Standing in line to get on a ski lift, buy movie tickets, board an airplane, or dine out, I am always reminded of what my mother-in-law thinks of America. Upon each visit to the United States, a yearly sojourn she has made for over thirty years from France, she is still struck by our civility. We say “please”, “thank you”, and “can I help you”. Service is good and delivered with warmth. And for the most part we wait our turn. She admires the fact that entrepreneurism still exists here. And she is in awe of our national pride -- amazed that despite our diversity, there is still very much a sense of order and procedure that is quite American.
Over the years though, she has observed that new arrivals seem less enthusiastic about embracing the culture and history of their new home. There does not seem an urgency to learn English, understand our past, or appreciate our heritage. Despite her language skills, she is baffled that she might have to rely on her Spanish to make a purchase. What is more, she has noticed that like the French, we are in a phase of apologizing for our unique existence.
Her observations might explain our remarkable anger over immigration of late. There are few among us who does not know or consider a friend someone born in another country. We are aware and accept that those of foreign origins live and work right next to us.
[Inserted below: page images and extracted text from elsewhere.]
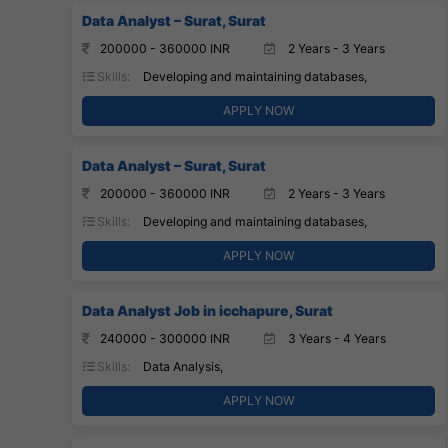
Data Analyst – Surat, Surat
200000 - 360000 INR
2 Years - 3 Years
Skills:
Developing and maintaining databases,
APPLY NOW
Data Analyst – Surat, Surat
200000 - 360000 INR
2 Years - 3 Years
Skills:
Developing and maintaining databases,
APPLY NOW
Data Analyst Job in icchapure, Surat
240000 - 300000 INR
3 Years - 4 Years
Skills:
Data Analysis,
APPLY NOW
And yet there is a sense that immigrants are compromising our concept of Americanism and filling our jobs, far beyond farming, gardening, and cleaning.
The problem may start with us. I can recall when growing up, each school day started with a pledge of allegiance. There was a ritual of raising the American flag on the school campus each morning, and folding it each afternoon, coveted acts carried out by deserving students. We all wanted these honors. Do we continue to instill this sense of pride today?
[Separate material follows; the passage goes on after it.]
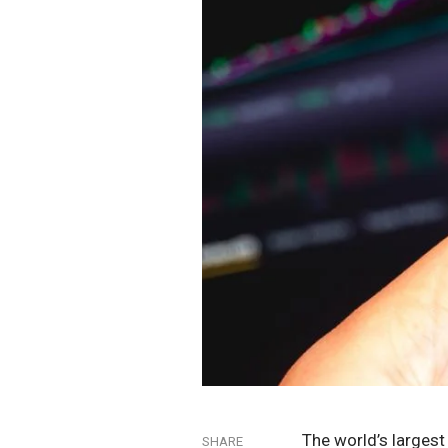
The world’s larges
SHARE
Before we identity an enemy from without, US nationals need to take a moment for some self-examination and ask if we exude or encourage national pride. And this must apply particularly with how we raise our children and teach them how to treat others.
My son at 15 has very strong opinions about slavery, the electoral college, civil rights, and capitalism. Sensitive to his youth, I am careful to listen to his positions. With each discussion, and there is always a discussion, my husband and I do our best to provide historical context. Most importantly, we remind him of why America remains still a desirable place to live. Though we struggle through change, like any other western nation, the United States still accommodates and tolerates difference. We ask only that newcomers embrace the values of our country.